**作業内容:**
1. 本文のうち「猫は1歳で人間の18歳。」で始まる段落を、主な内容を残して箇条書きに短くまとめてください。
2. 本文から、「それ以降は人間でいうと1年で4歳ずつ歳をとっていくと言われますね。」で始まり「- 硬いものが食べられなくなる(歯が弱くなる:グラグラする)」までの部分を、一字も変えずに書き写してください。

**本文:**
-*-

高齢猫の食べない症状が何日も続くとき。水を飲むのと飲まないので原因は違う?

猫は1歳で人間の18歳。
それ以降は人間でいうと1年で4歳ずつ歳をとっていくと言われますね。
7歳を過ぎると徐々に老化が始まります。
外見上の老化はあまり目立ちませんが様々な変化が起こってくるのです。
今回は、高齢猫の食べない症状に焦点を当ててみましょう。
何日も食べないときは何が起こっているのでしょうか?
また水を飲むときと飲まないときではどう違うのでしょうか?
詳しくお話ししていきましょう。
高齢猫の食べない症状が何日も続くのはなぜ?
猫は老化によって食べる量が減ったり、痩せてきたりします。
まずは食事の様子で気づく一般的な変化をまとめてみましょう。
- 食事の食いつきが悪くなる
- 嗅覚や味覚が衰える
- いつも食べている量を残す
- 硬いものが食べられなくなる(歯が弱くなる:グラグラする)

-*-

[保存済みデータ項目]
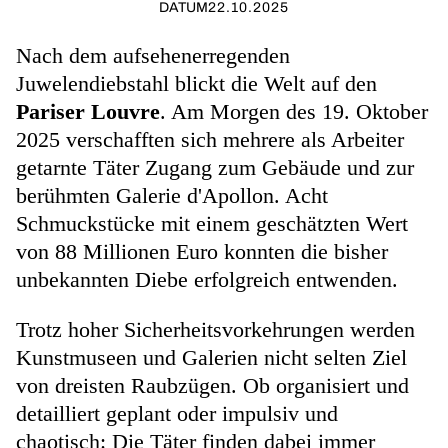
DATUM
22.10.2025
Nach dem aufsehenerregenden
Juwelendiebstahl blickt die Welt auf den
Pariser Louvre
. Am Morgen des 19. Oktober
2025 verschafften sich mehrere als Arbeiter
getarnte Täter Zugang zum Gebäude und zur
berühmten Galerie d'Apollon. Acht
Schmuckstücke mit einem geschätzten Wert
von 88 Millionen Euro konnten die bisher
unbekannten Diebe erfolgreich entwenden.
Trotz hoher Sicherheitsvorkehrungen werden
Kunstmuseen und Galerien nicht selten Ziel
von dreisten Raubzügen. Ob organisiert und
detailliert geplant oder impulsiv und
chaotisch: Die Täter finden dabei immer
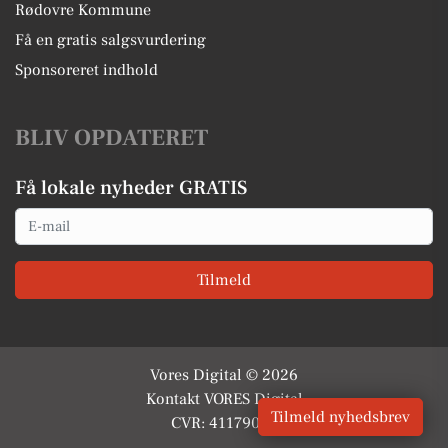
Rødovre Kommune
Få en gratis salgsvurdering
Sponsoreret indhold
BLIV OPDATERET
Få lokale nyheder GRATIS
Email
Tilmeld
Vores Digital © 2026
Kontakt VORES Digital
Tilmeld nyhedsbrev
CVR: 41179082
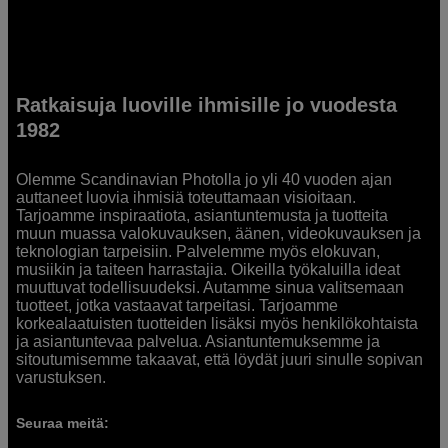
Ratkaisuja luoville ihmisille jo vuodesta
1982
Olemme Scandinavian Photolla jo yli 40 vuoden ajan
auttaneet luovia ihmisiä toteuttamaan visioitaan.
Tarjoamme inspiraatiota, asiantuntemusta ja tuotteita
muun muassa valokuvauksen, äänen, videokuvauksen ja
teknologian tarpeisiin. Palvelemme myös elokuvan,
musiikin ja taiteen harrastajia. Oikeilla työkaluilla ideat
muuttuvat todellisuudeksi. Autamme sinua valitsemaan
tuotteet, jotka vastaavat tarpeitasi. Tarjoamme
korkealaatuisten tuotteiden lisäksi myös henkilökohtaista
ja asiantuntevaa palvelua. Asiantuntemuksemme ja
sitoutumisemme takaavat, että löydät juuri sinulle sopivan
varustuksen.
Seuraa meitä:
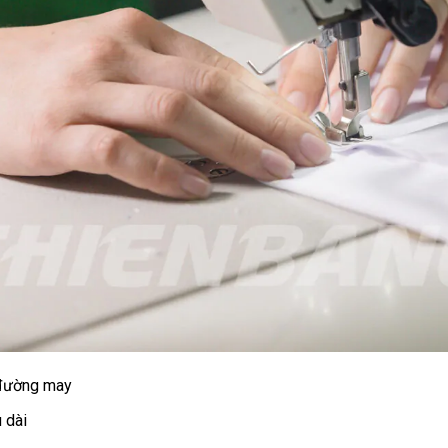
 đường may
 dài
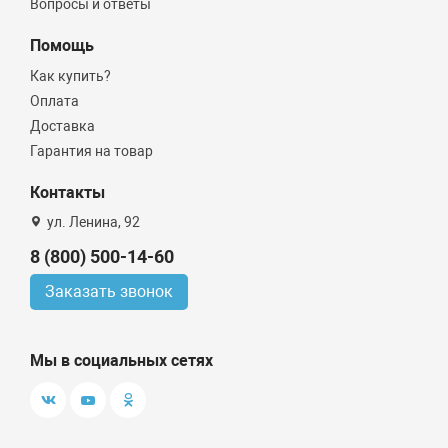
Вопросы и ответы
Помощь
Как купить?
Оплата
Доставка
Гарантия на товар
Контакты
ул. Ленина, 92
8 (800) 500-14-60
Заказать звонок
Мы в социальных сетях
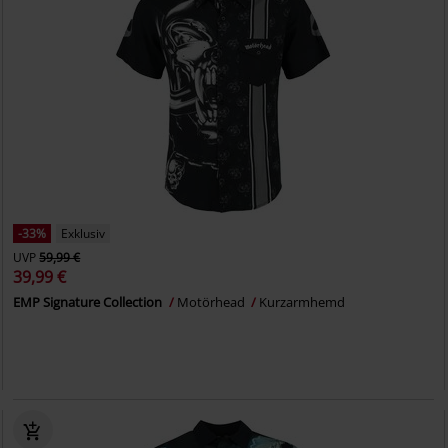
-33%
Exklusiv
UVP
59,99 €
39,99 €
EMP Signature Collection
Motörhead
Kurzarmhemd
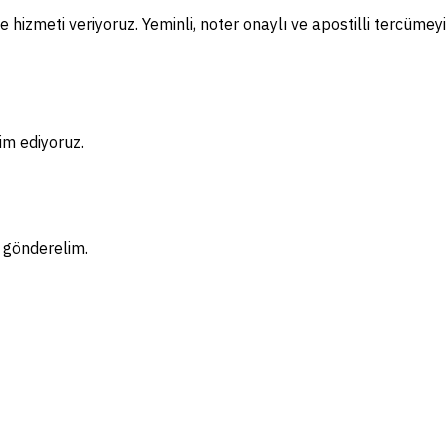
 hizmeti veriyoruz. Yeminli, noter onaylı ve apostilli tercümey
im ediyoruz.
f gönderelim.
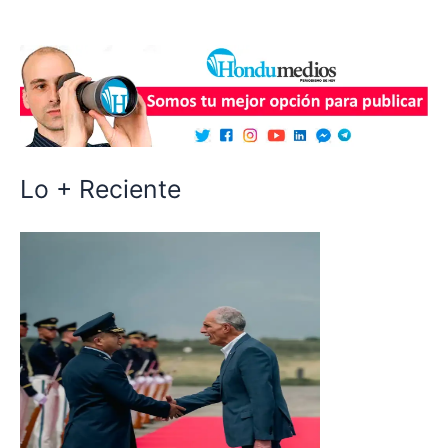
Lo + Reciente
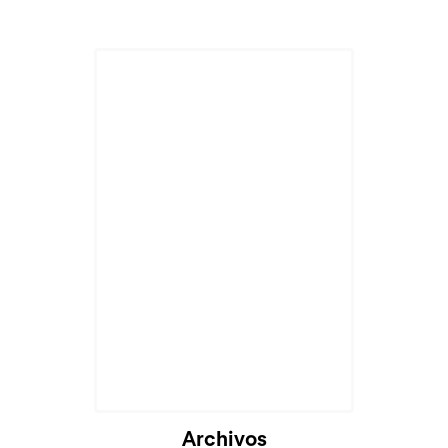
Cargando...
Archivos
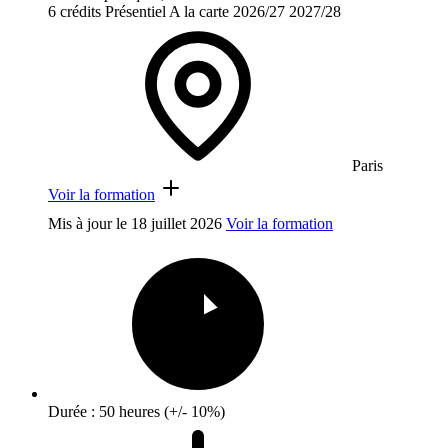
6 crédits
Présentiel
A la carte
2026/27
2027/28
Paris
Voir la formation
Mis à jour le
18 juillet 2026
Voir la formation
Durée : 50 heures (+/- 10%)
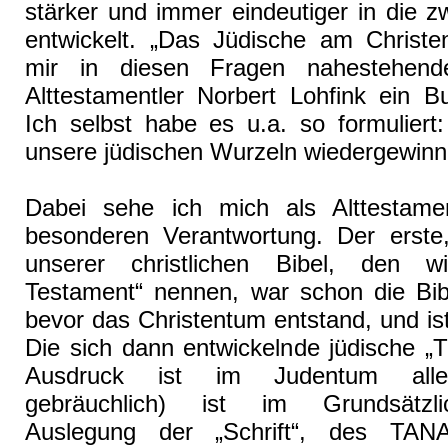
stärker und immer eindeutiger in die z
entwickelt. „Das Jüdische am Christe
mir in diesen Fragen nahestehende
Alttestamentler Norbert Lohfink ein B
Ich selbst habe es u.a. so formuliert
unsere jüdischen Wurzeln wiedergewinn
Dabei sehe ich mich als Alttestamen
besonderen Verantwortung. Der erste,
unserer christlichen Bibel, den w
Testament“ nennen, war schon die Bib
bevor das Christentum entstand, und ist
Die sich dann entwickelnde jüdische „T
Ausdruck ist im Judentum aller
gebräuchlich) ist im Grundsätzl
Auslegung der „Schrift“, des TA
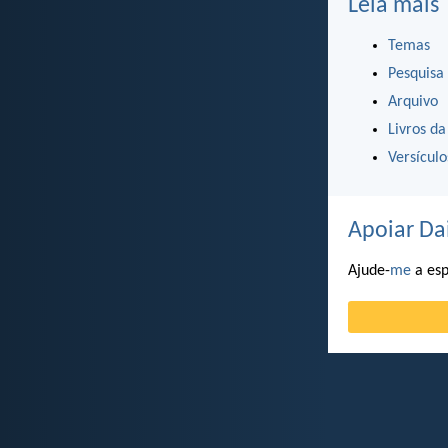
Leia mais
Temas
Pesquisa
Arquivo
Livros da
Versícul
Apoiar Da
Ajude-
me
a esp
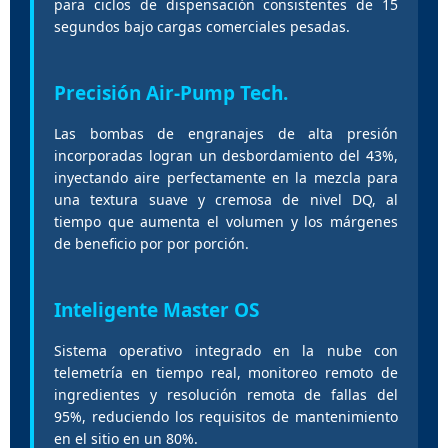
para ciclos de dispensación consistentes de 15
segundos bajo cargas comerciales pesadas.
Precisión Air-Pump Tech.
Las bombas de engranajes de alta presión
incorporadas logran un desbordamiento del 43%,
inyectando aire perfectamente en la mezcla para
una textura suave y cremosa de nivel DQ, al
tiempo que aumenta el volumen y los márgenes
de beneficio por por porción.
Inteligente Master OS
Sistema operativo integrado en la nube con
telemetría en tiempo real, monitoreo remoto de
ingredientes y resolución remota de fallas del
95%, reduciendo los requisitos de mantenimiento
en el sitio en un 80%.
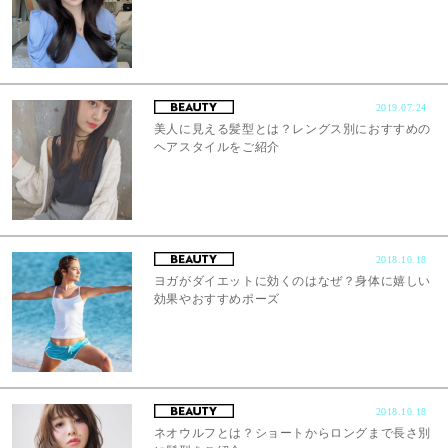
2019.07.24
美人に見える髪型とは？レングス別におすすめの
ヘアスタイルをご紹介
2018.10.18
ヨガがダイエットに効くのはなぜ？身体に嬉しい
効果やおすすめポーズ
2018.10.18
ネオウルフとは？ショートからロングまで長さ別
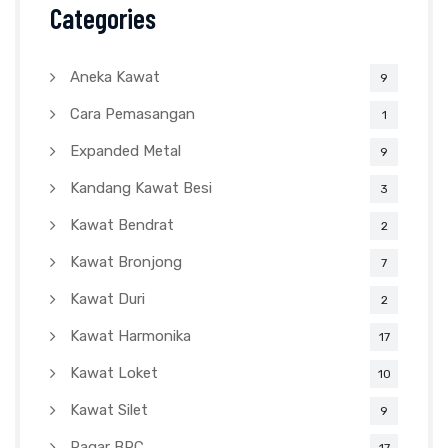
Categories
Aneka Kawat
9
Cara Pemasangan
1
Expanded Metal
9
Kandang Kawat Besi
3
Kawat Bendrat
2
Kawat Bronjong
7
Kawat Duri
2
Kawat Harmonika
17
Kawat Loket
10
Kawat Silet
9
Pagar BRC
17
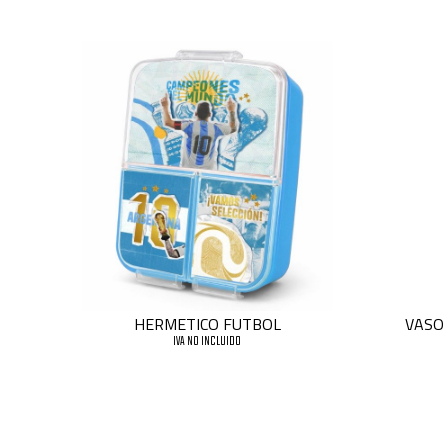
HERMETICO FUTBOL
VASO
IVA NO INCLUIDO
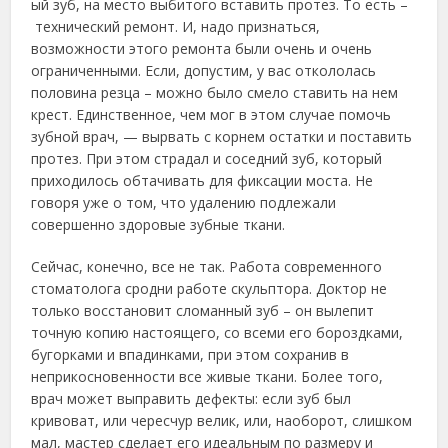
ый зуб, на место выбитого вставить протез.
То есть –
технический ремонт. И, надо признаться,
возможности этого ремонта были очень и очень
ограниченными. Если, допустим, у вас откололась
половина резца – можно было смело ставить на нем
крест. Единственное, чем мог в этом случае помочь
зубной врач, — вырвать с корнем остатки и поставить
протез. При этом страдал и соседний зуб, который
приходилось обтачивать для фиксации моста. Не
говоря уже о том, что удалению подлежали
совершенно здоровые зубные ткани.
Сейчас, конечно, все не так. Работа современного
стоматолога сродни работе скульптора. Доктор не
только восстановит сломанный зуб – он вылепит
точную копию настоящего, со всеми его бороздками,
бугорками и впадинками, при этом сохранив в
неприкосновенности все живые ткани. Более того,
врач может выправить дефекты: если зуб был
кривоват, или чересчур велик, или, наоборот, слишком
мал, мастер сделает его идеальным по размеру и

-*-

**各作業の解答:**
1.
- 猫は1歳で人間の18歳にあたり、その後は1年で4歳ずつ歳をとるとされる。
- 7歳を過ぎると徐々に老化が始まる。
- 外見上の老化は目立たないが、様々な変化が起こる。
- 今回は高齢猫の食べない症状を取り上げる。
- 何日も食べないときに何が起こっているのか、水を飲むときと飲まないときでどう違うのかを説明する。

2.
それ以降は人間でいうと1年で4歳ずつ歳をとっていくと言われますね。
7歳を過ぎると徐々に老化が始まります。
外見上の老化はあまり目立ちませんが様々な変化が起こってくるのです。
今回は、高齢猫の食べない症状に焦点を当ててみましょう。
何日も食べないときは何が起こっているのでしょうか?
また水を飲むときと飲まないときではどう違うのでしょうか?
詳しくお話ししていきましょう。
高齢猫の食べない症状が何日も続くのはなぜ?
猫は老化によって食べる量が減ったり、痩せてきたりします。
まずは食事の様子で気づく一般的な変化をまとめてみましょう。
- 食事の食いつきが悪くなる
- 嗅覚や味覚が衰える
- いつも食べている量を残す
- 硬いものが食べられなくなる(歯が弱くなる:グラグラする)